Tuesday, May 4, 2010

A Cloudy Day

The main thing that has changed since I was last working in the private sector is the availability and utility of cloud services.  Every day I find more and more useful, mature services. The thing that has not changed is people. There is still a hesitancy to trust something that you can't touch or a person you can't look in the eye. I think this is the one cognitive leap that divides the current digital businesses from the nearly-digital businesses. Somewhere there is someone in a decision making capacity that just can't make that leap.
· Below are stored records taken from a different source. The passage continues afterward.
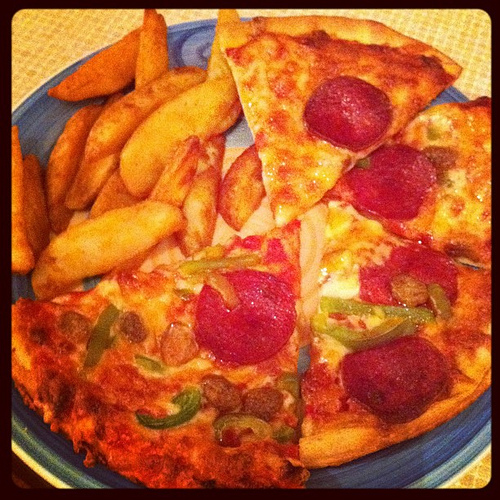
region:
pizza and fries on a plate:
[46, 80, 454, 445]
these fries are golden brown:
[36, 48, 228, 228]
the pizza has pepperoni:
[33, 244, 319, 466]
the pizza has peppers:
[53, 309, 222, 443]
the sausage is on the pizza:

If you have ever seen a flock of sheep pile up because one sheep could not walk past a particular rock or bush... same dynamic. All the other sheep are going "I can't see anything... but maybe.... what do you think??"
The natural urge to caution comes out and all the sheep are reduced to the level of the most conservative sheep. Nothing wrong with that. That strategy has good strong survival instincts built in.

This brings us back to cloud services.  How do those conservative choices apply with cloud services?
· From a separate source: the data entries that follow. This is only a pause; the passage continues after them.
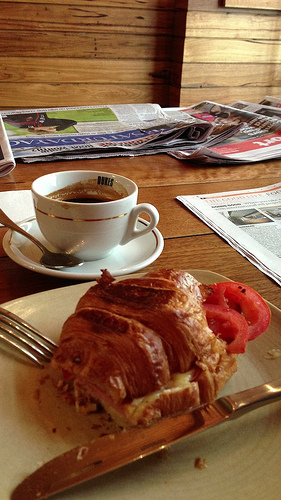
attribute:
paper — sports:
[184, 99, 278, 162]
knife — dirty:
[7, 412, 188, 481]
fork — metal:
[62, 429, 227, 466]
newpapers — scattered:
[11, 109, 266, 164]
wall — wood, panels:
[2, 3, 247, 97]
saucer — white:
[1, 212, 164, 277]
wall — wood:
[2, 4, 277, 129]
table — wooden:
[5, 158, 278, 498]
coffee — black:
[48, 184, 111, 203]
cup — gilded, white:
[31, 169, 158, 259]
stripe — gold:
[41, 206, 132, 224]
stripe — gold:
[9, 217, 161, 268]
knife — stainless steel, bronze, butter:
[9, 382, 279, 494]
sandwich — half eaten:
[43, 268, 268, 421]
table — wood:
[171, 218, 194, 257]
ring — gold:
[51, 212, 84, 223]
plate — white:
[36, 300, 55, 325]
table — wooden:
[167, 212, 188, 267]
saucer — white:
[17, 213, 158, 264]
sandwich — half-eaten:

Look at risk management.  Cloud services are a risk managers worst nightmare.  How do you quantify and mitigate the risk of a business that you rely on going bust and disappearing into the night with your data and potentially a critical element in your business?

Same way businesses have always played the trust game. Contracts.
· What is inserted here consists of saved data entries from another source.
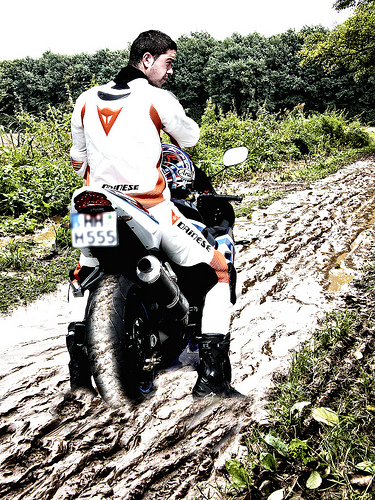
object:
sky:
[0, 0, 356, 58]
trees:
[286, 1, 375, 129]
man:
[49, 26, 229, 252]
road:
[0, 153, 374, 495]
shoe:
[190, 331, 250, 401]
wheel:
[86, 268, 166, 410]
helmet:
[157, 142, 199, 202]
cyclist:
[68, 30, 249, 405]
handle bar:
[169, 133, 204, 147]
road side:
[223, 237, 374, 496]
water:
[324, 266, 354, 298]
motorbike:
[64, 144, 249, 411]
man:
[55, 21, 209, 181]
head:
[129, 30, 179, 87]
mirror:
[220, 145, 249, 170]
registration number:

Behind every cloud service is a person who can have "penalty clauses" applied to them.  But for that to happen, you need to be able to find them and their jurisdiction.  You need to be able to contract agents in that jurisdiction who can act on your behalf. This is a game that has been played out in different ways countless times over the past centuries with traders selling things to people in "foreign" lands.  It always comes down to a choice. Even though there is a "deal" ( read contract) in place. It's only useful as long as things are going well.  When the deal goes sour, to actually apply the penalty clauses, there usually has to be someone who will "honor" the terms of the contract voluntarily.  This usually means there has to be a business or owner or the estate/assets etc who will "do the right thing".  When that comes to a pile of digital records and digital assets and your ability to contact agents in foreign parts is limited by you being a small to medium enterprise without a litigation department. What do you do? Who can you call?

Some thing to think about when purchasing cloud services.